- [WORK ORDER]: Write every record out again exactly, and keep images out of it.
**********
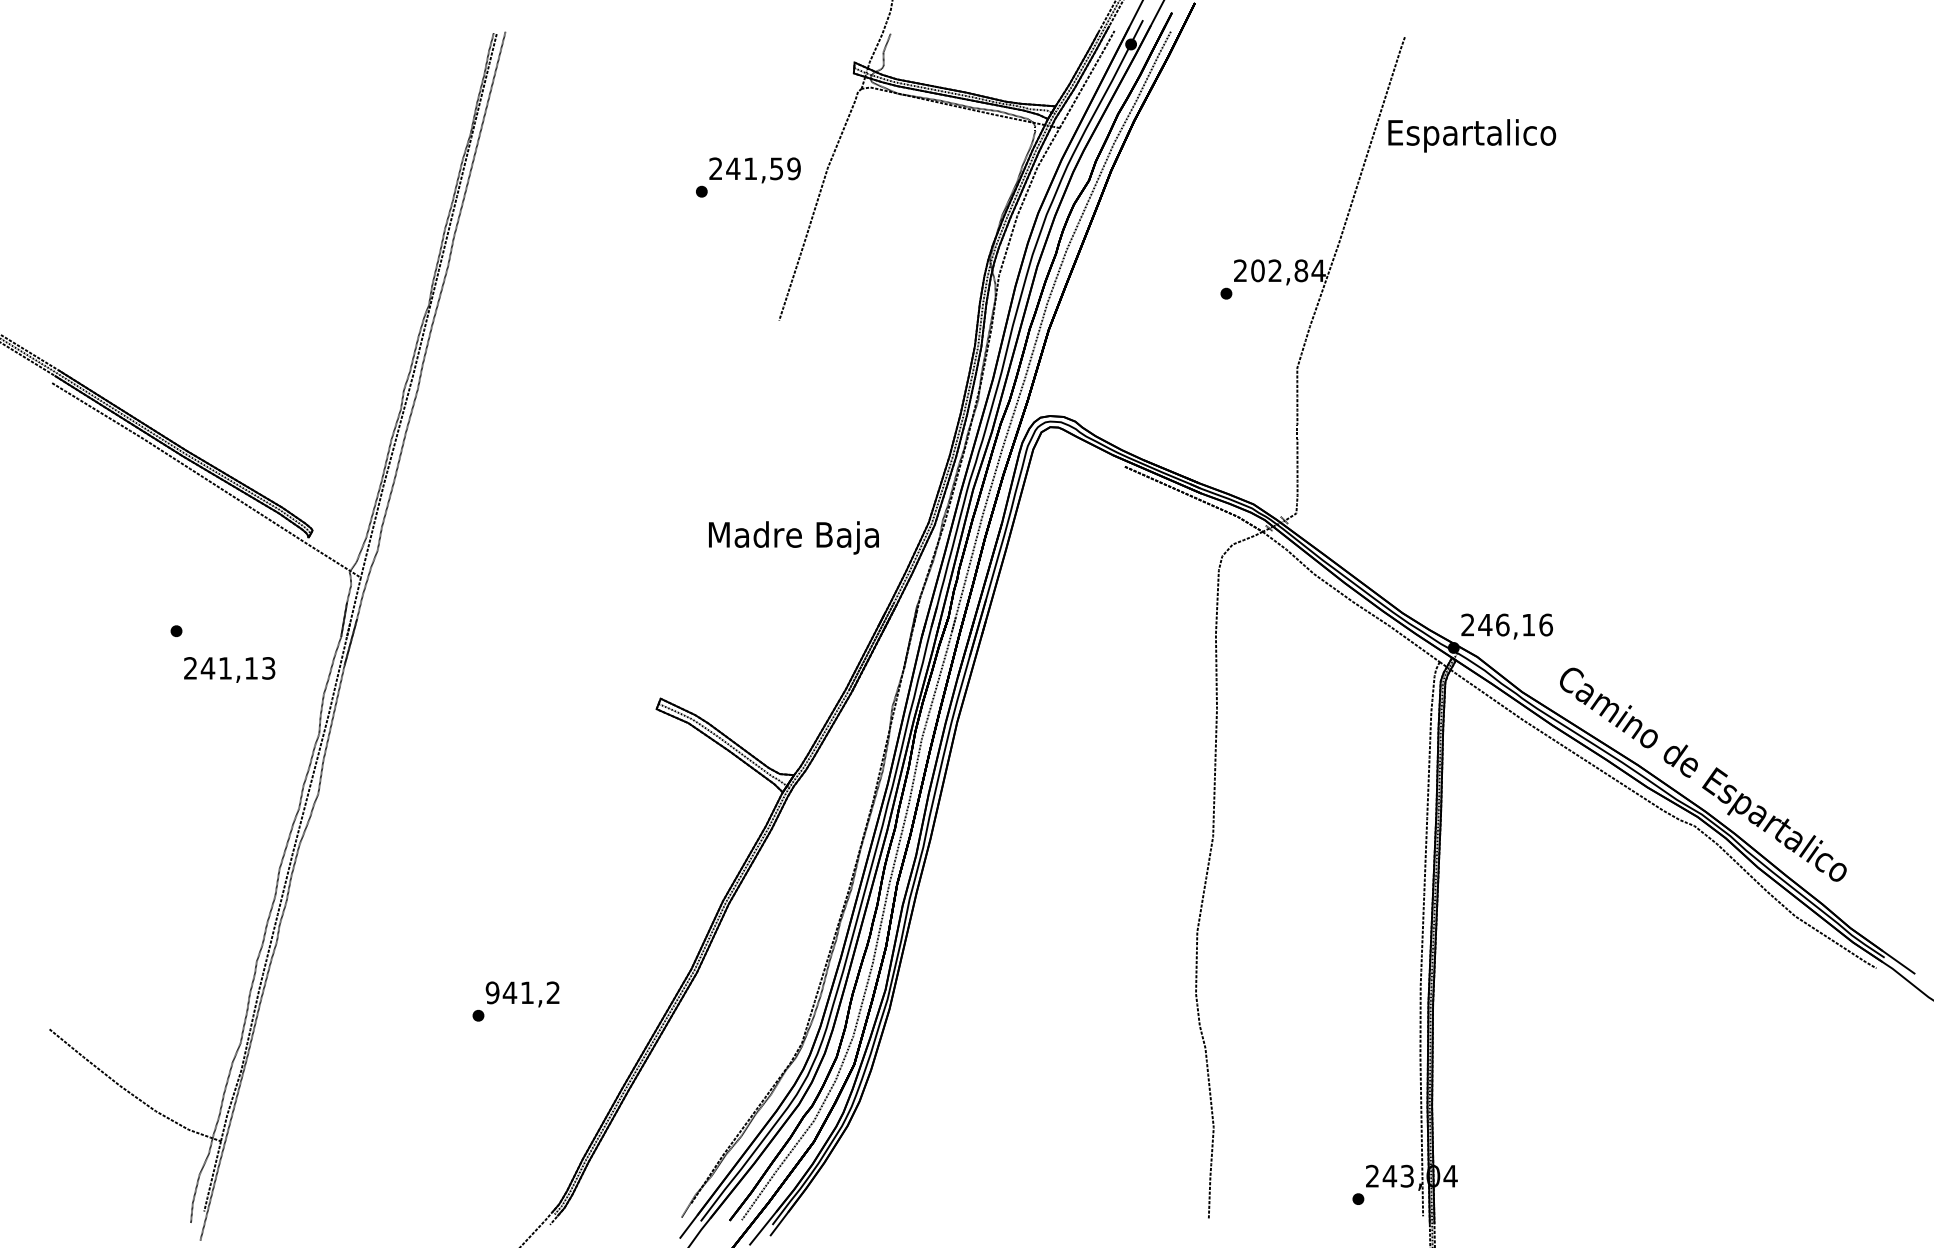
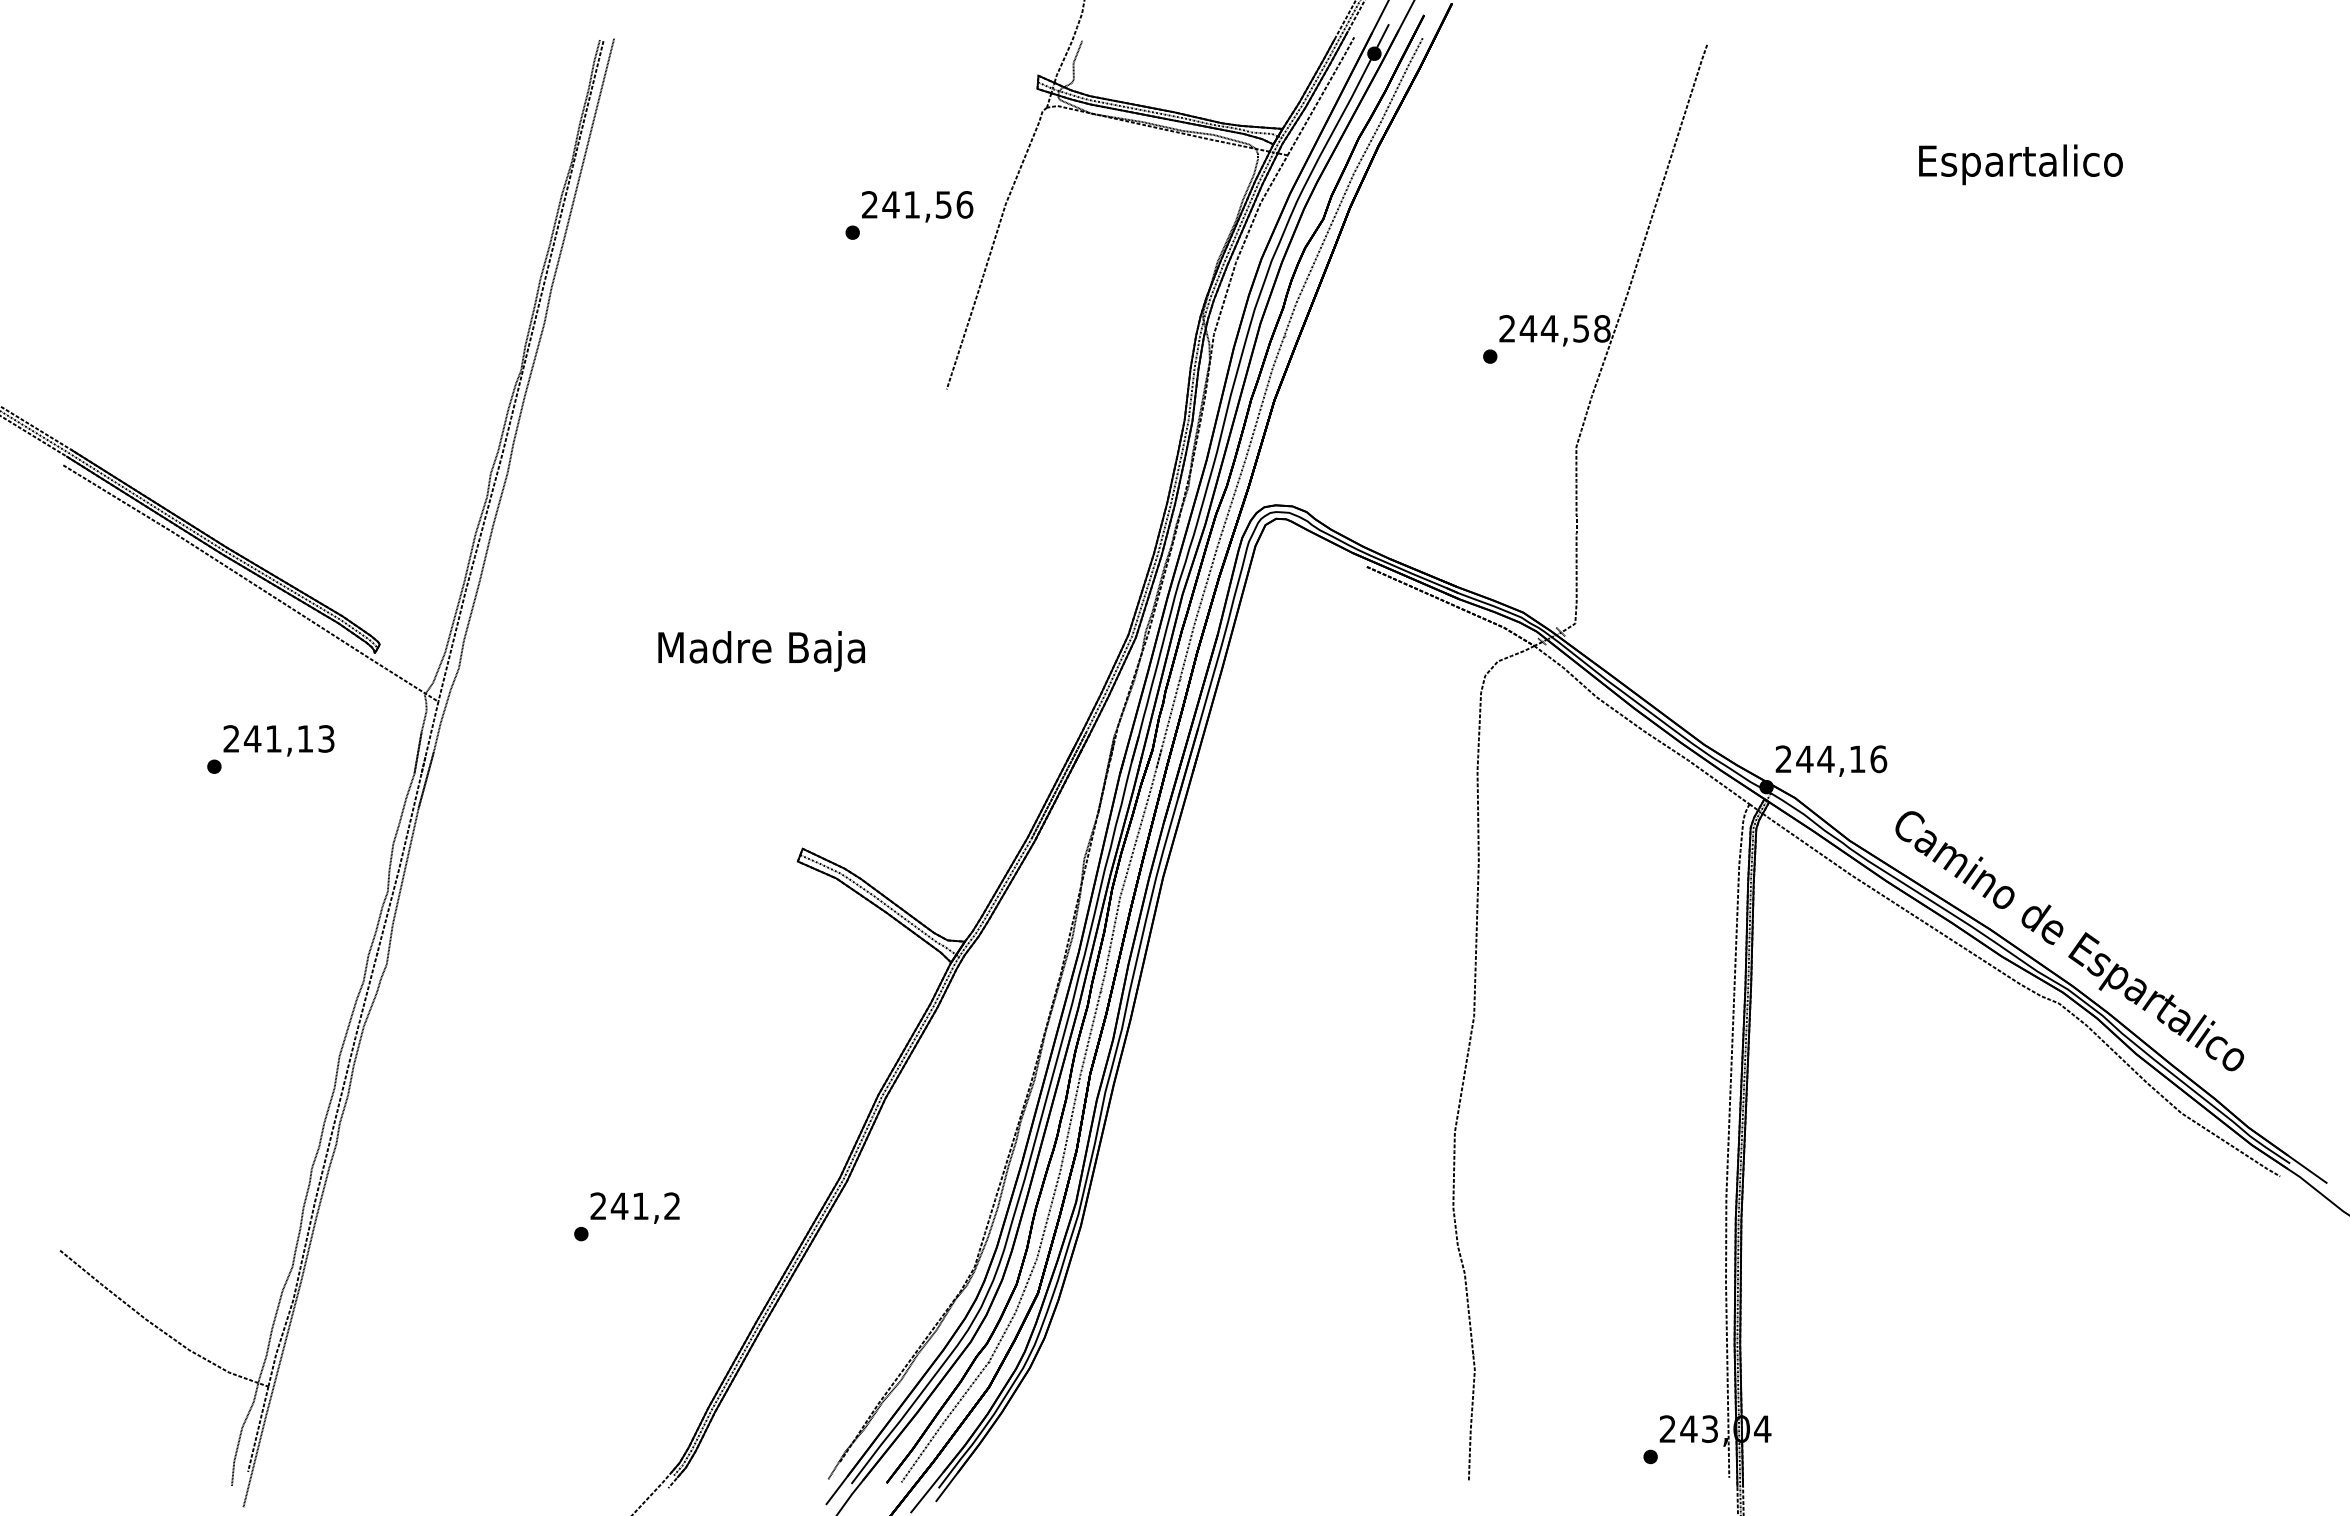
text: (1471, 135) -> (2020, 164), moved
text: (793, 168) -> (964, 204), 241,59 -> 241,56
text: (1288, 270) -> (1565, 328), 202,84 -> 244,58
text: (793, 538) -> (761, 651), moved
text: (1502, 625) -> (1825, 759), 246,16 -> 244,16
text: (229, 669) -> (278, 740), moved
text: (492, 993) -> (598, 1206), 941,2 -> 241,2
**********
- [REPLY]:
text: (1471, 135) -> (2020, 164), moved
text: (793, 168) -> (964, 204), 241,59 -> 241,56
text: (1288, 270) -> (1565, 328), 202,84 -> 244,58
text: (793, 538) -> (761, 651), moved
text: (1502, 625) -> (1825, 759), 246,16 -> 244,16
text: (229, 669) -> (278, 740), moved
text: (492, 993) -> (598, 1206), 941,2 -> 241,2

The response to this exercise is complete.